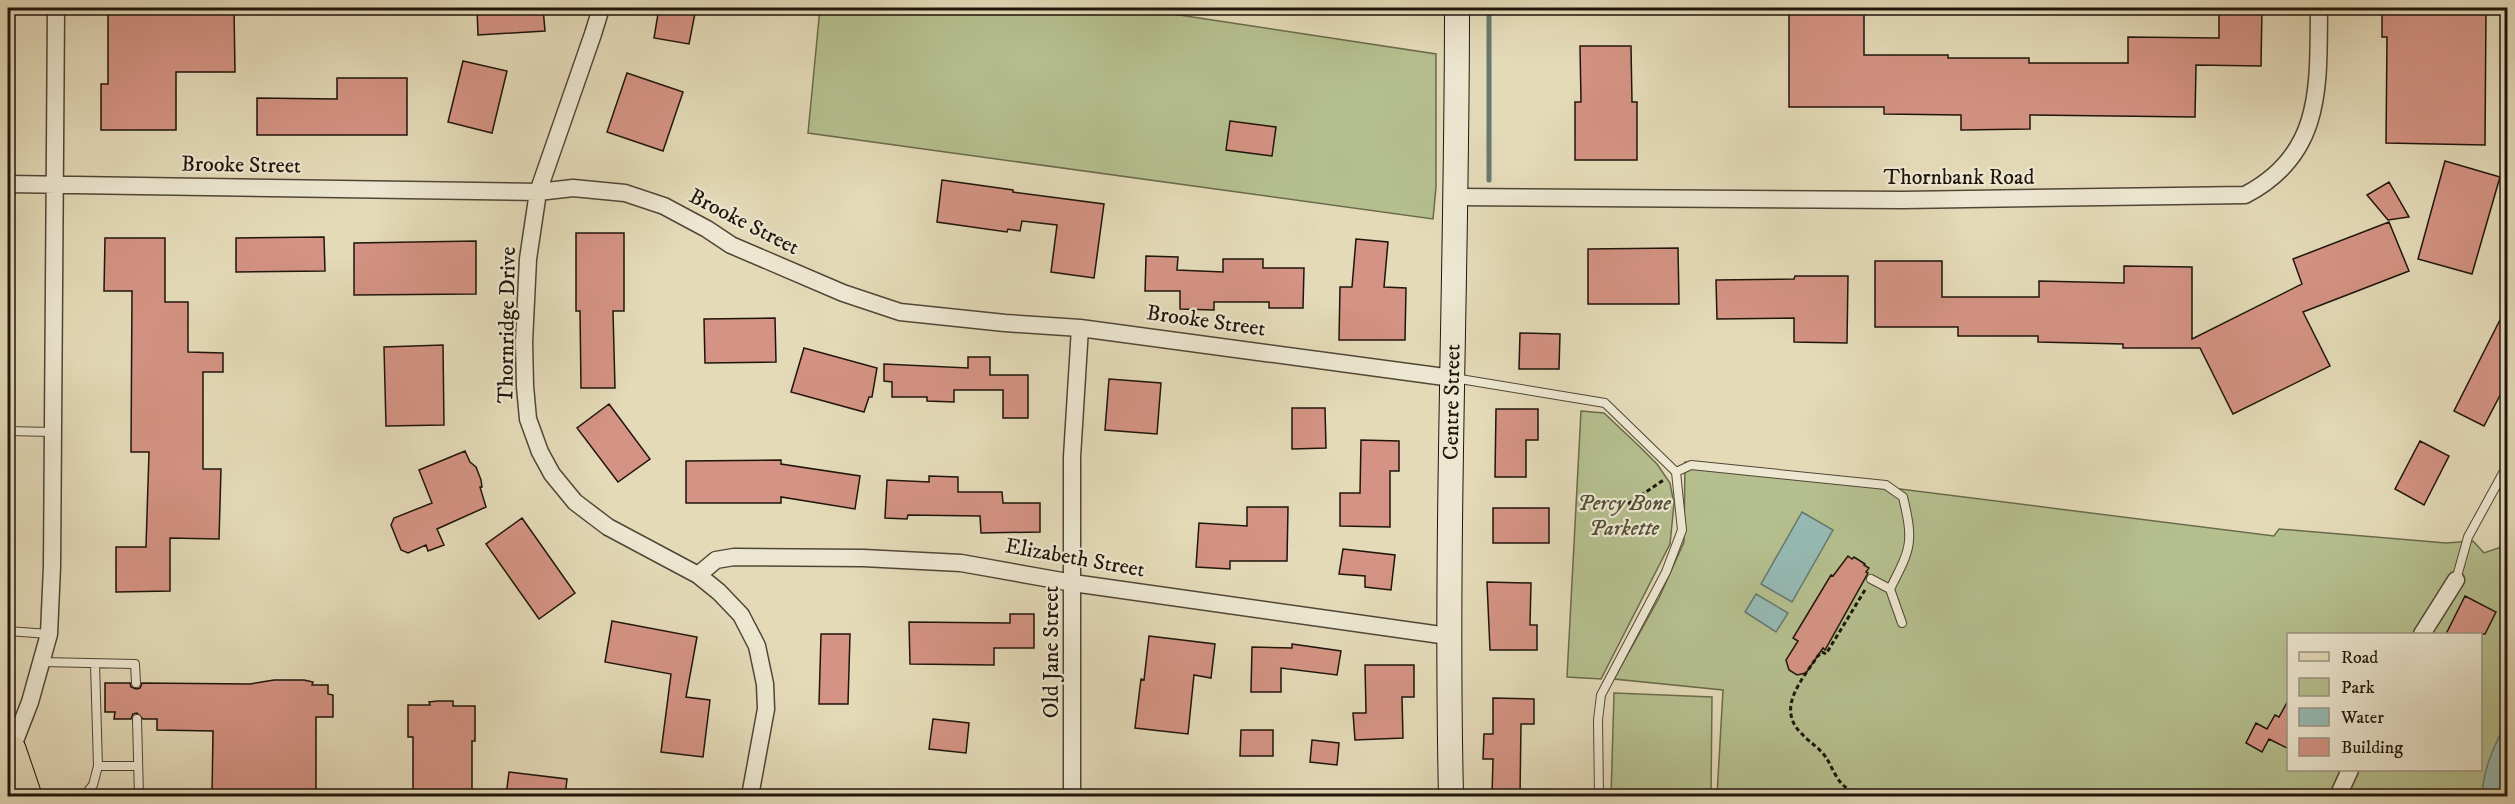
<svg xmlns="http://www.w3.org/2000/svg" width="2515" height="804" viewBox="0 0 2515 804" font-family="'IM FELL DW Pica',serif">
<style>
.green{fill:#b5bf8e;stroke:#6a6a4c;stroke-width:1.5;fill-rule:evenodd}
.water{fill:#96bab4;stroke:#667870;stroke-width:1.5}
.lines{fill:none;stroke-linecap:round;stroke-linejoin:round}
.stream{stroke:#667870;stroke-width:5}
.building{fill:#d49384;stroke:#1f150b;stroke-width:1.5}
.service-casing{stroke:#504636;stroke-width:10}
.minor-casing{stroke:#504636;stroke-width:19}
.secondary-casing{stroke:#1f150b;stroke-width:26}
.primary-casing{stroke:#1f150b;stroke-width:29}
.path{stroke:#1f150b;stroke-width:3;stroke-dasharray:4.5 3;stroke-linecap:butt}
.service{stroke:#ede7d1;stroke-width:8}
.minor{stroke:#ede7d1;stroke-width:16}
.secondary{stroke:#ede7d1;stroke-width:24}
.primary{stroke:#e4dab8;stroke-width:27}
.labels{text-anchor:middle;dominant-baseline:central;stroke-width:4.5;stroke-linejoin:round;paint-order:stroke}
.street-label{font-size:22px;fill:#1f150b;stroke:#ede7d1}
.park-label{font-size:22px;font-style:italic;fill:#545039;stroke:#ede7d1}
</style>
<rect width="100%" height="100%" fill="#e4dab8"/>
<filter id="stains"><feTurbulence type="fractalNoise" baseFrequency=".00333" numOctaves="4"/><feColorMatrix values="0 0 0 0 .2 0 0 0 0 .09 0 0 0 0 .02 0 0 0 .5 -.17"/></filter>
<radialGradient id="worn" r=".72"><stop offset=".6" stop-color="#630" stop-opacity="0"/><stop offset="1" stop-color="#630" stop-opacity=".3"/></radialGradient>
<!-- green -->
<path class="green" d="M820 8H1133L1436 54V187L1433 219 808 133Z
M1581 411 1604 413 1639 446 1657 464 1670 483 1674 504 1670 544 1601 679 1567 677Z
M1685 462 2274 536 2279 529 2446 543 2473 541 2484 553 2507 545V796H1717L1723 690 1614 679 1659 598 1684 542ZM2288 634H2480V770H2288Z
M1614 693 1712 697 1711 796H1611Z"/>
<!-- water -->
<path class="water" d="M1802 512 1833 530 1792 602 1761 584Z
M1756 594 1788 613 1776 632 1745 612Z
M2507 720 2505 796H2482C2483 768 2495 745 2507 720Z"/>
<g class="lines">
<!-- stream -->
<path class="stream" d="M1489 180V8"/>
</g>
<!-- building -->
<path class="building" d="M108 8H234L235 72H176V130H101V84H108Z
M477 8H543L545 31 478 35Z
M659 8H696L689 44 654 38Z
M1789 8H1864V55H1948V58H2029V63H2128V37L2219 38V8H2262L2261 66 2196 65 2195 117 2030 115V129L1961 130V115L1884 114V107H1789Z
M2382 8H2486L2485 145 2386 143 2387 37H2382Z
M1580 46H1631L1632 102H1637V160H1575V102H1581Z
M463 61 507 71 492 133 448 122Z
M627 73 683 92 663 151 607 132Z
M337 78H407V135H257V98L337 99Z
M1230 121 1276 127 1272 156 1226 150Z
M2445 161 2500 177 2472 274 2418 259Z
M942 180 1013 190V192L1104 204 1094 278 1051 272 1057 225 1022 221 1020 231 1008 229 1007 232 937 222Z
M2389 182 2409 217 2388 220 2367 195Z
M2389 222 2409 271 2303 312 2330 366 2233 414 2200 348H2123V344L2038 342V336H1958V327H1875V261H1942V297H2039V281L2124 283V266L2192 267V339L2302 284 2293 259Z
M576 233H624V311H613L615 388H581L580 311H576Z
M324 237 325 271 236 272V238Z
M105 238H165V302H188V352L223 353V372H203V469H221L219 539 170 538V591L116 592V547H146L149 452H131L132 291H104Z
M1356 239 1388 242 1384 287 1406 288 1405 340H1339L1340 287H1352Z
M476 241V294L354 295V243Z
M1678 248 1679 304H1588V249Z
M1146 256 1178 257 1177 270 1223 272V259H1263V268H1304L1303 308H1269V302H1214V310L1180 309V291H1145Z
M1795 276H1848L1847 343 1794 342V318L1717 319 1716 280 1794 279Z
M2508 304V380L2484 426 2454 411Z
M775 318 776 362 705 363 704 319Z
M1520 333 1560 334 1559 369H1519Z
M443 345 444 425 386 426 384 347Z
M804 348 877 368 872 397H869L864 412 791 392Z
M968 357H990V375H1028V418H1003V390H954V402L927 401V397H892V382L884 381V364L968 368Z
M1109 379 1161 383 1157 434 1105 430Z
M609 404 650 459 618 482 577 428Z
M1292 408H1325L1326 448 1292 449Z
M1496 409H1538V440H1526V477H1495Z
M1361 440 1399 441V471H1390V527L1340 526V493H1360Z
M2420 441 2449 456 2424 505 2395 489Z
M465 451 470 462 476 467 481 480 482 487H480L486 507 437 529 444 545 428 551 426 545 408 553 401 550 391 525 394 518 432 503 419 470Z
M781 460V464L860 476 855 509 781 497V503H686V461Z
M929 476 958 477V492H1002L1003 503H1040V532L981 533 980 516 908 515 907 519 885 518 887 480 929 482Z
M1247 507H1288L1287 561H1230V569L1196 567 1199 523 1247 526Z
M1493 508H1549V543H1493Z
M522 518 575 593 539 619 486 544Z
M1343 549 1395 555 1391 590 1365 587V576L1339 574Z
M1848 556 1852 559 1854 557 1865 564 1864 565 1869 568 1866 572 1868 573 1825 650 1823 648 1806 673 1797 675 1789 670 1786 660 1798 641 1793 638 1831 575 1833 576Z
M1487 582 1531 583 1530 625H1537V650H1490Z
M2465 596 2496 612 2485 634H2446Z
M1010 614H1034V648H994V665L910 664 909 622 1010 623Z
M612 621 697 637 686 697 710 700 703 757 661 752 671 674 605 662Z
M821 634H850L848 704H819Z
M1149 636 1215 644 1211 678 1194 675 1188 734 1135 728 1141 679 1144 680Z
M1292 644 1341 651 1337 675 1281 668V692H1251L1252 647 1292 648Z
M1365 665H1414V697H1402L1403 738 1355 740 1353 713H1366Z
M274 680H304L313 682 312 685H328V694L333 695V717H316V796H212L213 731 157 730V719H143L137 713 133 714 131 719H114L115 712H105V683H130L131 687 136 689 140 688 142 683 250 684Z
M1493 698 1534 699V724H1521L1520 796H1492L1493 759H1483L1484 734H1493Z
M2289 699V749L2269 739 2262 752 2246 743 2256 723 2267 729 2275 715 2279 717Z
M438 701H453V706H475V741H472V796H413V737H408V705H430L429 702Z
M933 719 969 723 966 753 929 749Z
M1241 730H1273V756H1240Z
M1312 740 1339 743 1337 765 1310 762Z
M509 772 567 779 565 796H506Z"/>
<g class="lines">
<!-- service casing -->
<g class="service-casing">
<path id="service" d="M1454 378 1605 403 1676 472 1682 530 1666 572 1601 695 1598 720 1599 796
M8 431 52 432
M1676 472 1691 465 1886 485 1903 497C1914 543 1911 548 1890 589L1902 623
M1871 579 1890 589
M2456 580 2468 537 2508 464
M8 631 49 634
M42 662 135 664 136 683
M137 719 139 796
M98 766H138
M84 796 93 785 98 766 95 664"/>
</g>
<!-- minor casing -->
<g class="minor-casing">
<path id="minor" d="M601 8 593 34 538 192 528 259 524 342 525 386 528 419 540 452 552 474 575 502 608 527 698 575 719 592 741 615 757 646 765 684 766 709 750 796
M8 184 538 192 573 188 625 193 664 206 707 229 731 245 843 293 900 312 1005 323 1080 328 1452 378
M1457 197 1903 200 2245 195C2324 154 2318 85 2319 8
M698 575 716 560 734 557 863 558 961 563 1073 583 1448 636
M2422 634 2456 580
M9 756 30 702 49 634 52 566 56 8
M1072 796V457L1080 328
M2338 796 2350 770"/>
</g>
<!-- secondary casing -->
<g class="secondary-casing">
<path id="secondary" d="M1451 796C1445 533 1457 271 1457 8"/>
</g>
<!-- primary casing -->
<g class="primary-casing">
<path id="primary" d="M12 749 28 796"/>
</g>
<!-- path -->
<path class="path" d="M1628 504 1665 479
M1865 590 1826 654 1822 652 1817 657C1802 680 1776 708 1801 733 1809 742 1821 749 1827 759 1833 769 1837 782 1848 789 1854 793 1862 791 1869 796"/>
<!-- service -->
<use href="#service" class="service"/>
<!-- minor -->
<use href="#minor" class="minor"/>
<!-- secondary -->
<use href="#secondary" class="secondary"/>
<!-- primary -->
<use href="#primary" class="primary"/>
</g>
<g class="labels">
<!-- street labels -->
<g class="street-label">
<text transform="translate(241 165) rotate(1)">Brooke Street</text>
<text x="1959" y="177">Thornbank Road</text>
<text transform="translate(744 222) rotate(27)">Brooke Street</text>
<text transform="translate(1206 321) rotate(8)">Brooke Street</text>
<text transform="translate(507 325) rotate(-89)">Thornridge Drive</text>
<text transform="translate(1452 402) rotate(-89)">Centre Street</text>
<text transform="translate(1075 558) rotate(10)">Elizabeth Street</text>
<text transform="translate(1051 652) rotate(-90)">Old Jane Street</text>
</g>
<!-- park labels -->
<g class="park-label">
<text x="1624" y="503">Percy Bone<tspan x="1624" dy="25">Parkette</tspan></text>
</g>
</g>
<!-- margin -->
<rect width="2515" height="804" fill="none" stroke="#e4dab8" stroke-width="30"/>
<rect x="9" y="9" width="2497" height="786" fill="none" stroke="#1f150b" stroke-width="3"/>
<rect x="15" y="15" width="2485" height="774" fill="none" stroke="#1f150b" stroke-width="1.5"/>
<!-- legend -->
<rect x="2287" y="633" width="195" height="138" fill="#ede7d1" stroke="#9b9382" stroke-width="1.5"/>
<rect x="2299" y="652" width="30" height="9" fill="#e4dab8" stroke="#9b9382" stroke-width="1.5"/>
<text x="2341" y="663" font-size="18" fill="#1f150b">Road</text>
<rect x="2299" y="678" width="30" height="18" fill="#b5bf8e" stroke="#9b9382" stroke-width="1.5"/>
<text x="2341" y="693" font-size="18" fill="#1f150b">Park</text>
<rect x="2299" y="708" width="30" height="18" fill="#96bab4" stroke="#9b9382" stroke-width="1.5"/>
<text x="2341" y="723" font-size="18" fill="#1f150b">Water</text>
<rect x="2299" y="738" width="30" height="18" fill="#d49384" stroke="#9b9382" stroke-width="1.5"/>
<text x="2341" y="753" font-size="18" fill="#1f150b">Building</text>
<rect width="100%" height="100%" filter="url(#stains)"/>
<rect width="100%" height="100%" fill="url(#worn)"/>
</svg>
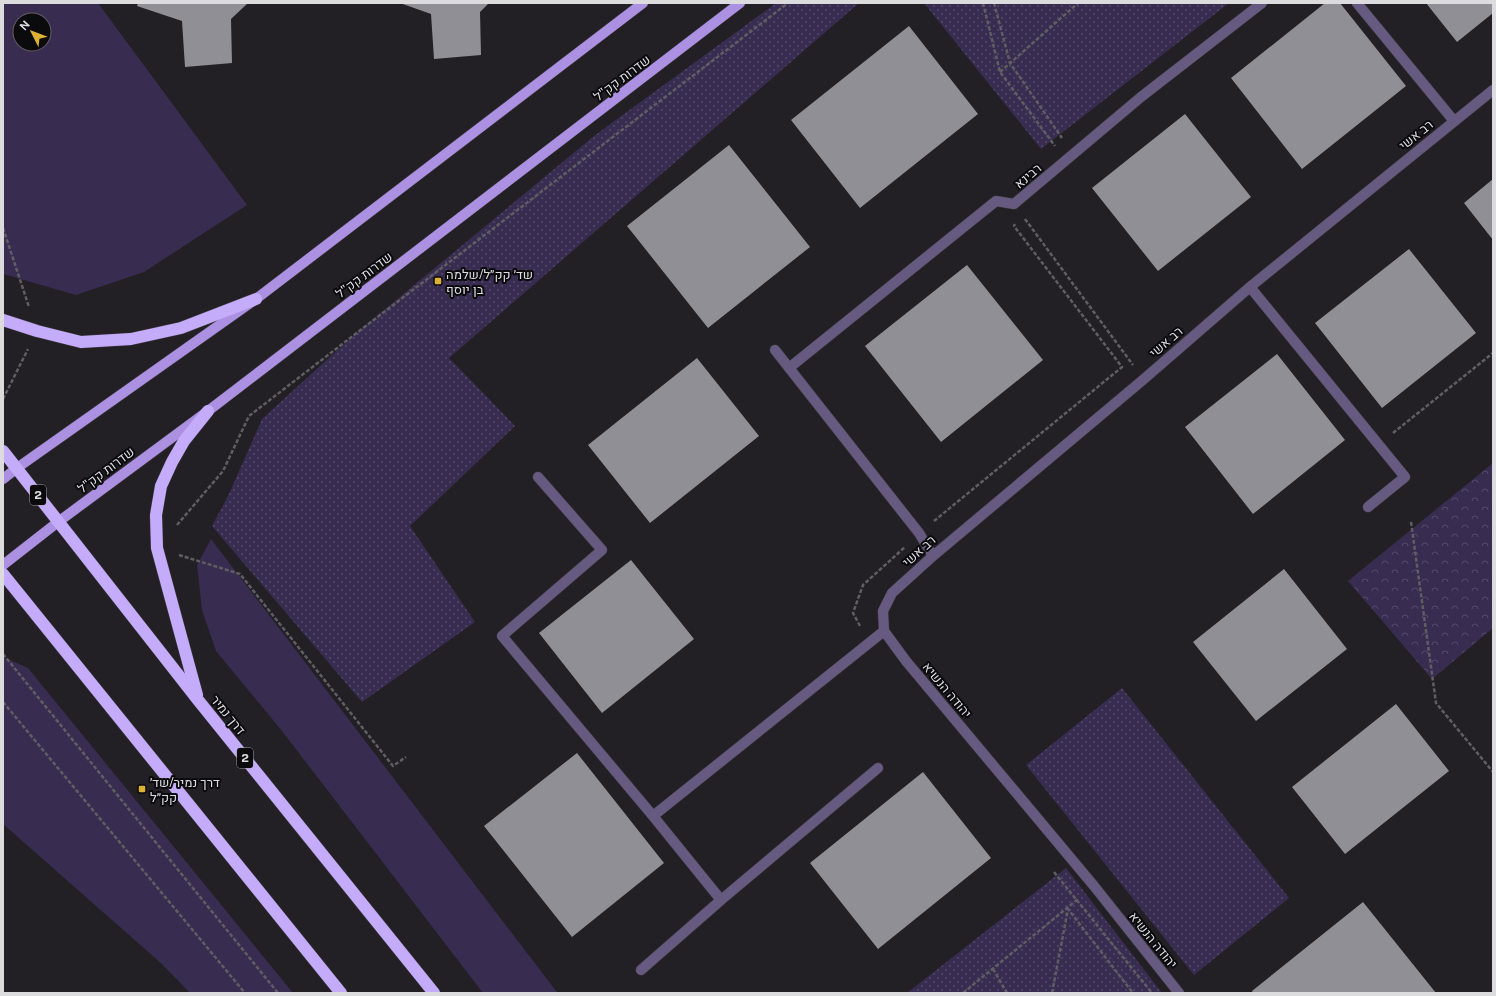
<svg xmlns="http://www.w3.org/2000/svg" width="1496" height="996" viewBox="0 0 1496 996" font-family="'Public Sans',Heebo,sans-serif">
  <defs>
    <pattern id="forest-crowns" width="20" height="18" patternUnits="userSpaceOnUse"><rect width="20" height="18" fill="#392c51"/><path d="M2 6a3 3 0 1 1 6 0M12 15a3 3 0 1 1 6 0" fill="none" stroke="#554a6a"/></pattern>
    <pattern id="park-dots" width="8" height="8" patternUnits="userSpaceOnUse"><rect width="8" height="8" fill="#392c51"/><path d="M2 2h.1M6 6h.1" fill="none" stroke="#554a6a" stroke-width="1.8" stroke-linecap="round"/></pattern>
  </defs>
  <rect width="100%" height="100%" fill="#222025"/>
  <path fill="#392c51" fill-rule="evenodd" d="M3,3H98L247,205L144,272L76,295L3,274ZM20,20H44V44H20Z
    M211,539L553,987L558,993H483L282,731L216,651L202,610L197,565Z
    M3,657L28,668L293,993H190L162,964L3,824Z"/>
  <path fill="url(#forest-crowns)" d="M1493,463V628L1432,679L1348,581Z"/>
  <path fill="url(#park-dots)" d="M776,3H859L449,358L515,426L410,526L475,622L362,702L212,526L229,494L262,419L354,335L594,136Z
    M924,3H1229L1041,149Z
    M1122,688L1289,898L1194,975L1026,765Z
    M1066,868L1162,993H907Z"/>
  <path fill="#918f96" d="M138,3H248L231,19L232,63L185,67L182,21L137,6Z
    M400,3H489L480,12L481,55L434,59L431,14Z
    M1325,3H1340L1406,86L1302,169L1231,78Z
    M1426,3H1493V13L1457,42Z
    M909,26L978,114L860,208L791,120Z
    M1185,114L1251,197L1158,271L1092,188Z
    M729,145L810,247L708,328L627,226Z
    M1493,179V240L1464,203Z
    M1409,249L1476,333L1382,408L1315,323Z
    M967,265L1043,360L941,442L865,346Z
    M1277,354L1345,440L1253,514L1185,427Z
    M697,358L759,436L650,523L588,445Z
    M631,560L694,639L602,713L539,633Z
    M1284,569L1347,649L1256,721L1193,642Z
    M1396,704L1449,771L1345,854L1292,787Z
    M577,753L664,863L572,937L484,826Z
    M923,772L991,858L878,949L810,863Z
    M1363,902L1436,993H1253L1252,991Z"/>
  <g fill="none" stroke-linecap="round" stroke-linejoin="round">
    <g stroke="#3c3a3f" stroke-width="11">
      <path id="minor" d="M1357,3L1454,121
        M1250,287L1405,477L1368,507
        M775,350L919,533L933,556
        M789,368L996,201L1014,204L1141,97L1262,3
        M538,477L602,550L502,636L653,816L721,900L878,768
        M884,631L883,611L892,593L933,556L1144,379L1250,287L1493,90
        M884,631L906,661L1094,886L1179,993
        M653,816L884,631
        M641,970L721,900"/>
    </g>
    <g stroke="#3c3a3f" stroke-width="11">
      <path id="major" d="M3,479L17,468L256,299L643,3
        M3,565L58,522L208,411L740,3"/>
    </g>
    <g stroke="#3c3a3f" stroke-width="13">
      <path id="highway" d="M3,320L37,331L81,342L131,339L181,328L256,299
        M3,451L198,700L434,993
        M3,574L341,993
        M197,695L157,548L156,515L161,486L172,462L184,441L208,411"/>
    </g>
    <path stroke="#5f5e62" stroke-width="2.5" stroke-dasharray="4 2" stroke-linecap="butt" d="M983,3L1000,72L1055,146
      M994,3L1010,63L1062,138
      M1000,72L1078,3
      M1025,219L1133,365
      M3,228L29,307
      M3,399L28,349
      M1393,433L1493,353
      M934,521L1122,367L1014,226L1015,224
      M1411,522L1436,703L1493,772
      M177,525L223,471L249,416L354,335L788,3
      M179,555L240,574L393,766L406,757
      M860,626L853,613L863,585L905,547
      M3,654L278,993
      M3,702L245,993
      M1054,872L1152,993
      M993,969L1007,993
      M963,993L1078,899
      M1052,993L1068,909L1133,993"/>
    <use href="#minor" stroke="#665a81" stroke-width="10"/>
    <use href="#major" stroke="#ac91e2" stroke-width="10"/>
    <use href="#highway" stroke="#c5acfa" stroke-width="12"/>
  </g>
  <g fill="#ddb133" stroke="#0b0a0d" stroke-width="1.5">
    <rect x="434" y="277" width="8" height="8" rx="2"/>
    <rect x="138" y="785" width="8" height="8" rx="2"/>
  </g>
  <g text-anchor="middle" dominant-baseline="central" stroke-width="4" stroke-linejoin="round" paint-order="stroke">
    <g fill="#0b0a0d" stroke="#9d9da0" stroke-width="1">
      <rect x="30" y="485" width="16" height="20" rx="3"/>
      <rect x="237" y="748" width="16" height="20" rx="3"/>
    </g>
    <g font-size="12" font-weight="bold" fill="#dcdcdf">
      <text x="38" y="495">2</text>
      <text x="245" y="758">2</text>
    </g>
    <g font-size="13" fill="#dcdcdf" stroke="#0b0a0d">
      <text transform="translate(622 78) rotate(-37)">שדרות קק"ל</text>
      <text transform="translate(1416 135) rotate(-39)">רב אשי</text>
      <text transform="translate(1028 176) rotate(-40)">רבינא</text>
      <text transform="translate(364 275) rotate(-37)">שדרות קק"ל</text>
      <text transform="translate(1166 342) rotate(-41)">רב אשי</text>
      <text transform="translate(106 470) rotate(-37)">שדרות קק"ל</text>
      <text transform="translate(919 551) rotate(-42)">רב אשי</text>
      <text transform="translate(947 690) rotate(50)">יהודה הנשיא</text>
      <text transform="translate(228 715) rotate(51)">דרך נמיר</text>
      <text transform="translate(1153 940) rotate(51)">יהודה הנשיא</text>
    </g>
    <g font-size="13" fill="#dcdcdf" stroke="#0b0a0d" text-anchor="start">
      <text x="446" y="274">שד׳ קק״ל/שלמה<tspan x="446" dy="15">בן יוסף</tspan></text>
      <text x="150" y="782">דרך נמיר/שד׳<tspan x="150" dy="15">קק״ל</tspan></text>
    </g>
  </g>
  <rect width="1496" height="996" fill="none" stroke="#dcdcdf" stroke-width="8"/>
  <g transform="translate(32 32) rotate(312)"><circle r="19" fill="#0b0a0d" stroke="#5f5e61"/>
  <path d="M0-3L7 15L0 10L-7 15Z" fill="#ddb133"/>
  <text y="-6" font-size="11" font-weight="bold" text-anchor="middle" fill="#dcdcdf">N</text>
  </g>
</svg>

☆ ☆ ☆ ☆

EXERCISE GOAL: Above this instruction are the records; retype exactly the lines from the one containing "M967,265L1043,360L941,442L865,346Z" up to and including the one containing "M538,477L602,550L502,636L653,816L721,900L878,768".

COMPLETED EXERCISE:
    M967,265L1043,360L941,442L865,346Z
    M1277,354L1345,440L1253,514L1185,427Z
    M697,358L759,436L650,523L588,445Z
    M631,560L694,639L602,713L539,633Z
    M1284,569L1347,649L1256,721L1193,642Z
    M1396,704L1449,771L1345,854L1292,787Z
    M577,753L664,863L572,937L484,826Z
    M923,772L991,858L878,949L810,863Z
    M1363,902L1436,993H1253L1252,991Z"/>
  <g fill="none" stroke-linecap="round" stroke-linejoin="round">
    <g stroke="#3c3a3f" stroke-width="11">
      <path id="minor" d="M1357,3L1454,121
        M1250,287L1405,477L1368,507
        M775,350L919,533L933,556
        M789,368L996,201L1014,204L1141,97L1262,3
        M538,477L602,550L502,636L653,816L721,900L878,768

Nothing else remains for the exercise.